Re: bcache on XFS: metadata I/O (dirent I/O?) not getting cached at all?

Nix <nix@xxxxxxxxxxxxx> · Wed, 13 Feb 2019 14:39:45 +0000

On 13 Feb 2019, Kai Krakow verbalised:

> Am Mi., 13. Feb. 2019 um 01:22 Uhr schrieb Nix <nix@xxxxxxxxxxxxx>:
>> > Here's my branch:
>> > https://github.com/kakra/linux/compare/master...kakra:rebase-4.20/bcache-updates
>>
>> Looks to be fixed there. Maybe you found a later version of the patches
>> than I did :) I derived mine from ewheelerinc's
>> for-4.10-block-bcache-updates, but even
>> bcache-updates-linux-block-for-4.13 seems to have the same bug, as does
>> bcache-updates-linux-block-for-next.
>>
>> Which branch did you rebase from? Maybe I should respin from the same
>> one (or probably just use your branch :) ).
>
> I used the same base but I'm carrying around those patches since then,
> rebased through several kernel versions. I think Eric also jumped in
> once a commented on some corrections that should be made. I just
> followed what I was reading.
>
> Feel free to use that branch, it also has some fixes that are queued for 5.1.

I will probably switch...

>> > There's still a problem with bcache doing writebacks very very slowly,
>> > at only 4k/s. My system generates more than 4k/s writes thus it will
>> > eventually never finish writing back dirty data.
>>
>> That seems... very bad.
>
> It can be. It has downsides: On a busy system, writeback should kick
> in only when idle to not delay read IO.

Yeah, except if you're emitting huge quantities of I/O (vapoursynth
video processing, I'm looking at you: only thing I've ever done that
emits a terabyte of data at once, then reads it straight back in again:
things like *that*, and copious object files etc from builds, are why I
have an uncached, unjournalled RAID-0 ext4 fs on the fastest 250GiB of
each disk in the array, bind-mounted in as needed for transient fs
operations: if fsck finds problems on it it just gets automatically
remkfsed.)

> For optimally ordered IOs I've seen 800 MB/s here, but usually it
> peaks at around 60-80 MB/s for writes when doing Steam downloads (tho

It definitely sounds like your writes ultimately come from the Internet
mostly: mine are, ah, endogenously generated (compiles, massive text
files with awk or readelf output being chewed over by scripts,
vapoursynth video transcodes, etc) so can be almost arbitrarily huge and
fast.

> Setup: bcache 400 GB SSD + 4x HDD btrfs RAID-0.

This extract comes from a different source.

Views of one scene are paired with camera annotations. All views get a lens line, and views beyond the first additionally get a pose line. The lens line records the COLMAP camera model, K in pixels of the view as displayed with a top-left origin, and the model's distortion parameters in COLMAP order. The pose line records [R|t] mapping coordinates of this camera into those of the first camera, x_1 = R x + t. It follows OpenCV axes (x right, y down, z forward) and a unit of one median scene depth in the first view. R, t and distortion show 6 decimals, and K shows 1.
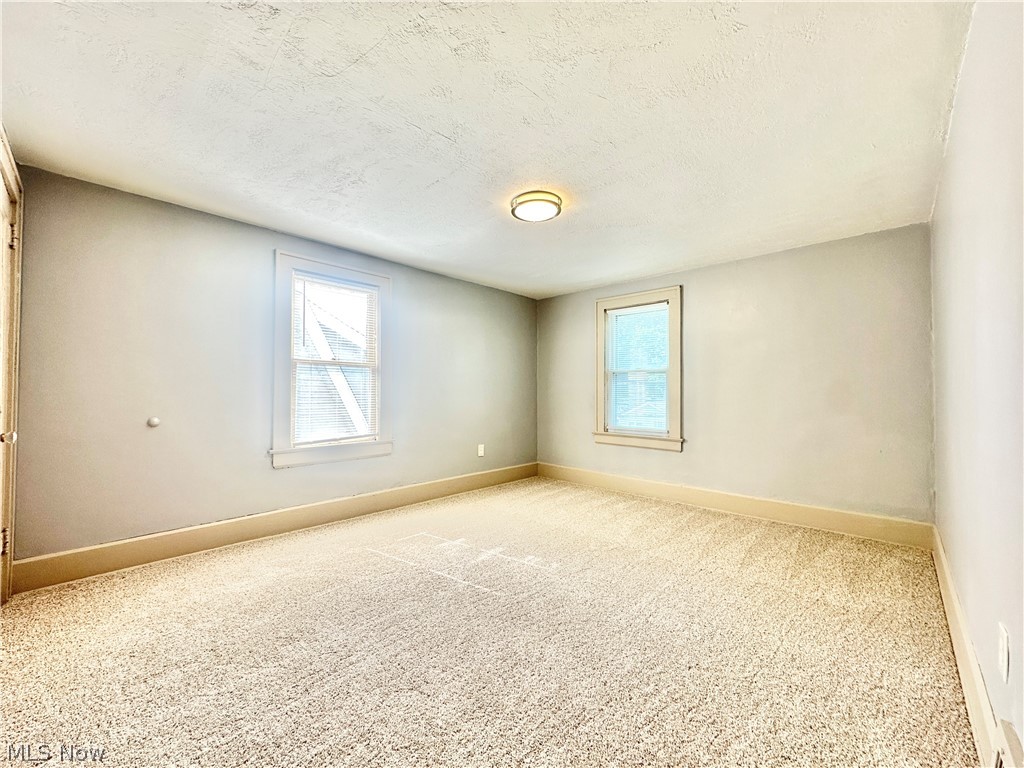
lens RADIAL K [[404.4, 0, 512.0], [0, 404.4, 384.0], [0, 0, 1]] dist [0.000615, -0.000133]
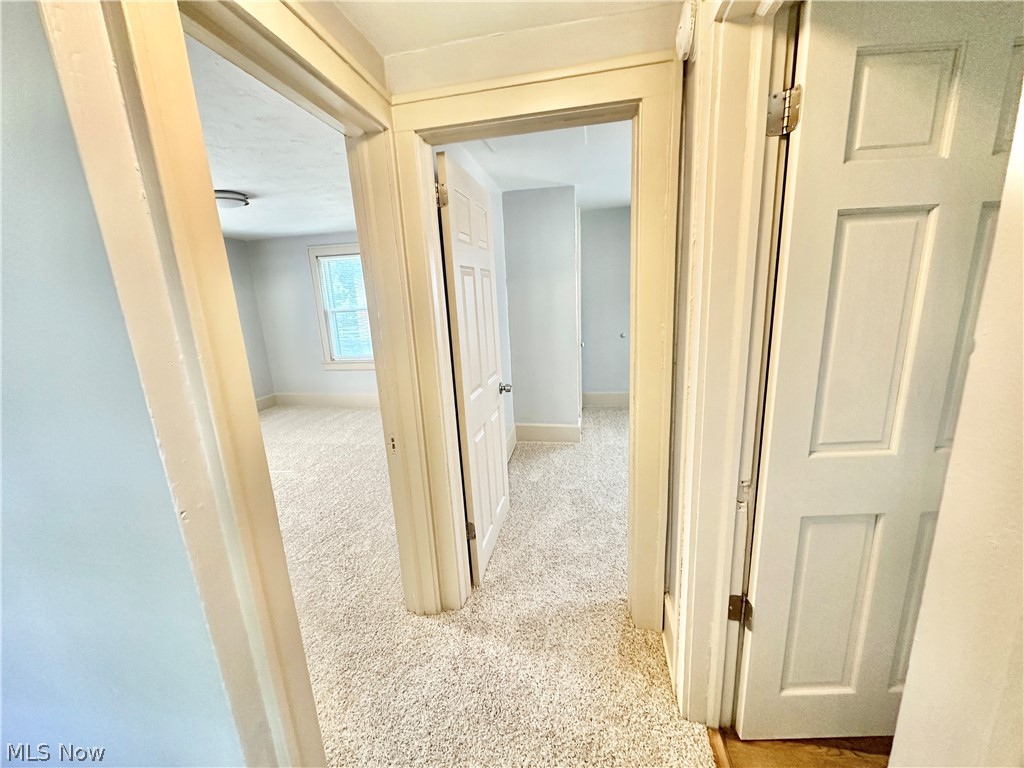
lens RADIAL K [[404.4, 0, 512.0], [0, 404.4, 384.0], [0, 0, 1]] dist [0.000615, -0.000133]
pose [[0.831910, -0.165097, 0.529782, 0.027965], [0.039481, 0.969906, 0.240257, -0.101797], [-0.553504, -0.178956, 0.813393, -0.360721]]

Mine is a 350GiB of SSD devoted to this (and a bunch of the same SSD
devoted to other stuff), and 6x 8TiB in a RAID-6, about 2/3rds of which
is bcached (but that is still mostly empty, because, well, even after
the RAID-6 overhead there's 14TiB of it!)

>> Mine is still only 8GiB used out of 340. I think I might boost the
>> bypass figures -- perhaps setting it identical to the RAID stripe size
>> was a bad idea? (Though I thought there was a preference for full-stripe
>> *writes*, not reads, even if XFS does know about the RAID topology.)
>
> I'm not sure if XFS could really discover the lower-layers topology
> through bcache...

Indeed it can't. So you have to tell it at mkfs time:

mkfs.xfs -m rmapbt=1,reflink=1 \
         -d agcount=17,sunit=$((128*8)),swidth=$((384*8)) \
         -l logdev=/dev/sde3,size=521728b \
         -i sparse=1,maxpct=25 /dev/main/root

There are very few reasons to hand-specify parameters to mkfs.xfs these
days, unless you want to flip on experimental features or something (as
rmapbt and reflinks were when I did this). agcount/sunit/swidth on RAID
arrays where it can't see the topology because bcache is in the way is
one of them.

(External journals are another. *Obviously*, that '521728b' is the same
as saying '2G'. But it's certain to be block-accurate which I sort of
cared about here. I was working in units of 4KiB fs blocks/HDD sectors
the whole time.)